Electronics engineering source data
======

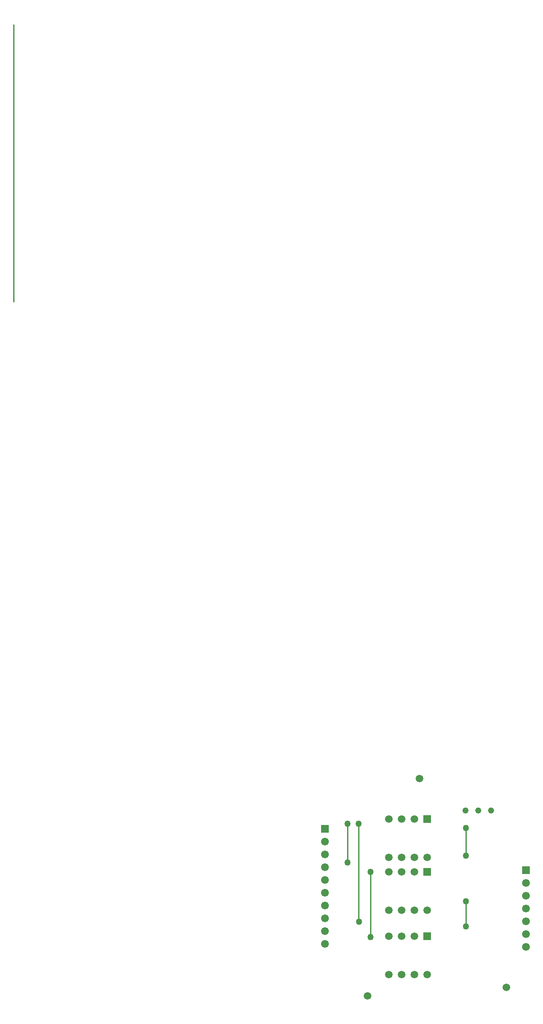
<source format=gbl>
G04 Layer_Physical_Order=2*
G04 Layer_Color=11436288*
%FSAX42Y42*%
%MOMM*%
G71*
G01*
G75*
%ADD12C,0.25*%
%ADD13C,1.50*%
%ADD14R,1.50X1.50*%
%ADD15C,1.55*%
%ADD16R,1.55X1.55*%
%ADD17C,1.22*%
%ADD18C,1.52*%
%ADD19C,1.27*%
D12*
X007100Y005880D02*
Y007170D01*
X006870Y006180D02*
Y006180D01*
X006860Y006170D02*
X006870Y006180D01*
X006860Y006170D02*
Y008130D01*
X006640Y007360D02*
X006640Y007360D01*
X006640Y007360D02*
Y008130D01*
X008990Y006090D02*
Y006590D01*
X008990Y006590D02*
X008990Y006590D01*
X008990Y007490D02*
Y008040D01*
X000000Y018500D02*
Y024000D01*
D13*
X007459Y007459D02*
D03*
X007713D02*
D03*
X007967D02*
D03*
X008221D02*
D03*
X007459Y008221D02*
D03*
X007713D02*
D03*
X007967D02*
D03*
X007459Y006409D02*
D03*
X007713D02*
D03*
X007967D02*
D03*
X008221D02*
D03*
X007459Y007171D02*
D03*
X007713D02*
D03*
X007967D02*
D03*
X007459Y005129D02*
D03*
X007713D02*
D03*
X007967D02*
D03*
X008221D02*
D03*
X007459Y005891D02*
D03*
X007713D02*
D03*
X007967D02*
D03*
D14*
X008221Y008221D02*
D03*
Y007171D02*
D03*
Y005891D02*
D03*
D15*
X010190Y005678D02*
D03*
Y005932D02*
D03*
Y006186D02*
D03*
Y006440D02*
D03*
Y006694D02*
D03*
Y006948D02*
D03*
X006190Y007769D02*
D03*
Y007515D02*
D03*
Y007261D02*
D03*
Y007007D02*
D03*
Y006753D02*
D03*
Y006499D02*
D03*
Y006245D02*
D03*
Y005991D02*
D03*
Y005737D02*
D03*
D16*
X010190Y007202D02*
D03*
X006190Y008023D02*
D03*
D17*
X009240Y008390D02*
D03*
X009494D02*
D03*
X008986D02*
D03*
D18*
X008070Y009030D02*
D03*
X009800Y004880D02*
D03*
X007040Y004710D02*
D03*
D19*
X007100Y005880D02*
D03*
Y007170D02*
D03*
X006870Y006180D02*
D03*
X006860Y008130D02*
D03*
X006640Y007360D02*
D03*
X006640Y008130D02*
D03*
X008990Y006090D02*
D03*
X008990Y006590D02*
D03*
Y007490D02*
D03*
Y008040D02*
D03*
M02*

</source>
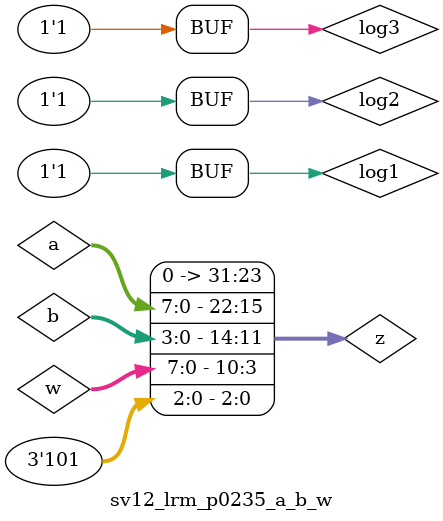
<source format=sv>

module sv12_lrm_p0235_a_b_w;

  logic [7:0] a,b,w;
  logic [31:0] z;
  logic log1, log2, log3;

  initial begin
    z = {a, b[3:0], w, 3'b101} ; // equivalent to the following 
    z = {a, b[3], b[2], b[1], b[0], w, 1'b1, 1'b0, 1'b1};
  
    {log1, log2, log3} = 3'b111;
    {log1, log2, log3} = {1'b1, 1'b1, 1'b1}; // same effect as 3'b111
  end
endmodule : sv12_lrm_p0235_a_b_w

</source>
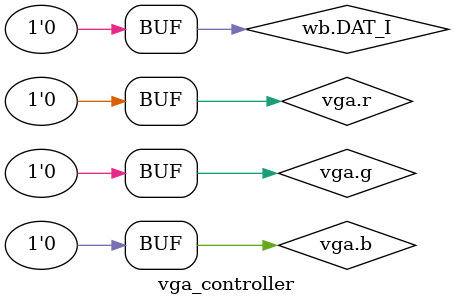
<source format=sv>
module vga_controller
(
    WB4.slave wb,
    VGA.output_int vga
);
parameter FREQ = 50000000;
parameter HEIGHT = 640;
parameter WIDTH = 480;
parameter ADDR_WIDTH = $clog2(HEIGHT*WIDTH)-1;

reg [7:0] frame_buffer [2**ADDR_WIDTH-1:0];

assign wb.DAT_I = 32'h0;

always@(negedge wb.clk)
begin
  if(wb.STB & wb.CYC)
  begin
      wb.ACK = 1'b1;
      if(wb.WE)
      begin
          frame_buffer [wb.ADR[15:2]] = wb.DAT_O;
          $display("VGA WRITE %x", wb.DAT_O);
      end
  end
  else
  begin
      wb.ACK = 1'b0;
  end
end


//Horizontal Timing
//Scanline part	    Pixels	Time [µs]
//Visible area	    640	    25.422045680238
//Front porch	    16	    0.63555114200596
//Sync pulse	    96	    3.8133068520357
//Back porch	    48	    1.9066534260179
//Whole line	    800	    31.777557100298
//640x480

//Vertical timing (frame)
//Polarity of vertical sync pulse is negative.
//Frame part	Lines	Time [ms]
//Visible area	480	    15.253227408143
//Front porch	10	    0.31777557100298
//Sync pulse	2	    0.063555114200596
//Back porch	33	    1.0486593843098
//Whole frame	525	    16.683217477656

reg [9:0] horizontal_counter;
reg [9:0] vertical_counter;

//always@(negedge wb.clk)
//begin
//    {vga.r, vga.g, vga.b} = frame_buffer [horizontal_counter*vertical_counter];
//end
assign {vga.r, vga.g, vga.b} = 3'b000;


//Increment counter
always@(posedge wb.clk)
begin
    if(horizontal_counter == 800)
    begin
        horizontal_counter = 0;
        if(vertical_counter == 525)
        begin
            vertical_counter = 0;
        end
        else
        begin
            vertical_counter = vertical_counter + 1;        
        end
    end
    else
    begin
        horizontal_counter = horizontal_counter + 1;    
    end
end

always_comb
begin
    if((horizontal_counter >= 656) & (horizontal_counter <= 656 + 96))
    begin
        vga.h_sync = 1'b0;
    end
    else
    begin
        vga.h_sync = 1'b1;
    end
end

always_comb
begin
    if((vertical_counter >= 480 + 10) & (vertical_counter <= 480 + 10 + 2))
    begin
        vga.v_sync = 1'b0;
    end
    else
    begin
        vga.v_sync = 1'b1;
    end
end


endmodule
</source>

======

(Exercise):
Start at the first line and set down all of the data exactly, passing over the pictures.

(Task solution):
<source format=gbl>
G04 Layer_Physical_Order=2*
G04 Layer_Color=11436288*
%FSAX42Y42*%
%MOMM*%
G71*
G01*
G75*
%ADD12C,0.25*%
%ADD13C,1.50*%
%ADD14R,1.50X1.50*%
%ADD15C,1.55*%
%ADD16R,1.55X1.55*%
%ADD17C,1.22*%
%ADD18C,1.52*%
%ADD19C,1.27*%
D12*
X007100Y005880D02*
Y007170D01*
X006870Y006180D02*
Y006180D01*
X006860Y006170D02*
X006870Y006180D01*
X006860Y006170D02*
Y008130D01*
X006640Y007360D02*
X006640Y007360D01*
X006640Y007360D02*
Y008130D01*
X008990Y006090D02*
Y006590D01*
X008990Y006590D02*
X008990Y006590D01*
X008990Y007490D02*
Y008040D01*
X000000Y018500D02*
Y024000D01*
D13*
X007459Y007459D02*
D03*
X007713D02*
D03*
X007967D02*
D03*
X008221D02*
D03*
X007459Y008221D02*
D03*
X007713D02*
D03*
X007967D02*
D03*
X007459Y006409D02*
D03*
X007713D02*
D03*
X007967D02*
D03*
X008221D02*
D03*
X007459Y007171D02*
D03*
X007713D02*
D03*
X007967D02*
D03*
X007459Y005129D02*
D03*
X007713D02*
D03*
X007967D02*
D03*
X008221D02*
D03*
X007459Y005891D02*
D03*
X007713D02*
D03*
X007967D02*
D03*
D14*
X008221Y008221D02*
D03*
Y007171D02*
D03*
Y005891D02*
D03*
D15*
X010190Y005678D02*
D03*
Y005932D02*
D03*
Y006186D02*
D03*
Y006440D02*
D03*
Y006694D02*
D03*
Y006948D02*
D03*
X006190Y007769D02*
D03*
Y007515D02*
D03*
Y007261D02*
D03*
Y007007D02*
D03*
Y006753D02*
D03*
Y006499D02*
D03*
Y006245D02*
D03*
Y005991D02*
D03*
Y005737D02*
D03*
D16*
X010190Y007202D02*
D03*
X006190Y008023D02*
D03*
D17*
X009240Y008390D02*
D03*
X009494D02*
D03*
X008986D02*
D03*
D18*
X008070Y009030D02*
D03*
X009800Y004880D02*
D03*
X007040Y004710D02*
D03*
D19*
X007100Y005880D02*
D03*
Y007170D02*
D03*
X006870Y006180D02*
D03*
X006860Y008130D02*
D03*
X006640Y007360D02*
D03*
X006640Y008130D02*
D03*
X008990Y006090D02*
D03*
X008990Y006590D02*
D03*
Y007490D02*
D03*
Y008040D02*
D03*
M02*

</source>
<source format=sv>

module sv12_lrm_p0235_a_b_w;

  logic [7:0] a,b,w;
  logic [31:0] z;
  logic log1, log2, log3;

  initial begin
    z = {a, b[3:0], w, 3'b101} ; // equivalent to the following 
    z = {a, b[3], b[2], b[1], b[0], w, 1'b1, 1'b0, 1'b1};
  
    {log1, log2, log3} = 3'b111;
    {log1, log2, log3} = {1'b1, 1'b1, 1'b1}; // same effect as 3'b111
  end
endmodule : sv12_lrm_p0235_a_b_w

</source>
<source format=sv>
module vga_controller
(
    WB4.slave wb,
    VGA.output_int vga
);
parameter FREQ = 50000000;
parameter HEIGHT = 640;
parameter WIDTH = 480;
parameter ADDR_WIDTH = $clog2(HEIGHT*WIDTH)-1;

reg [7:0] frame_buffer [2**ADDR_WIDTH-1:0];

assign wb.DAT_I = 32'h0;

always@(negedge wb.clk)
begin
  if(wb.STB & wb.CYC)
  begin
      wb.ACK = 1'b1;
      if(wb.WE)
      begin
          frame_buffer [wb.ADR[15:2]] = wb.DAT_O;
          $display("VGA WRITE %x", wb.DAT_O);
      end
  end
  else
  begin
      wb.ACK = 1'b0;
  end
end


//Horizontal Timing
//Scanline part	    Pixels	Time [µs]
//Visible area	    640	    25.422045680238
//Front porch	    16	    0.63555114200596
//Sync pulse	    96	    3.8133068520357
//Back porch	    48	    1.9066534260179
//Whole line	    800	    31.777557100298
//640x480

//Vertical timing (frame)
//Polarity of vertical sync pulse is negative.
//Frame part	Lines	Time [ms]
//Visible area	480	    15.253227408143
//Front porch	10	    0.31777557100298
//Sync pulse	2	    0.063555114200596
//Back porch	33	    1.0486593843098
//Whole frame	525	    16.683217477656

reg [9:0] horizontal_counter;
reg [9:0] vertical_counter;

//always@(negedge wb.clk)
//begin
//    {vga.r, vga.g, vga.b} = frame_buffer [horizontal_counter*vertical_counter];
//end
assign {vga.r, vga.g, vga.b} = 3'b000;


//Increment counter
always@(posedge wb.clk)
begin
    if(horizontal_counter == 800)
    begin
        horizontal_counter = 0;
        if(vertical_counter == 525)
        begin
            vertical_counter = 0;
        end
        else
        begin
            vertical_counter = vertical_counter + 1;        
        end
    end
    else
    begin
        horizontal_counter = horizontal_counter + 1;    
    end
end

always_comb
begin
    if((horizontal_counter >= 656) & (horizontal_counter <= 656 + 96))
    begin
        vga.h_sync = 1'b0;
    end
    else
    begin
        vga.h_sync = 1'b1;
    end
end

always_comb
begin
    if((vertical_counter >= 480 + 10) & (vertical_counter <= 480 + 10 + 2))
    begin
        vga.v_sync = 1'b0;
    end
    else
    begin
        vga.v_sync = 1'b1;
    end
end


endmodule
</source>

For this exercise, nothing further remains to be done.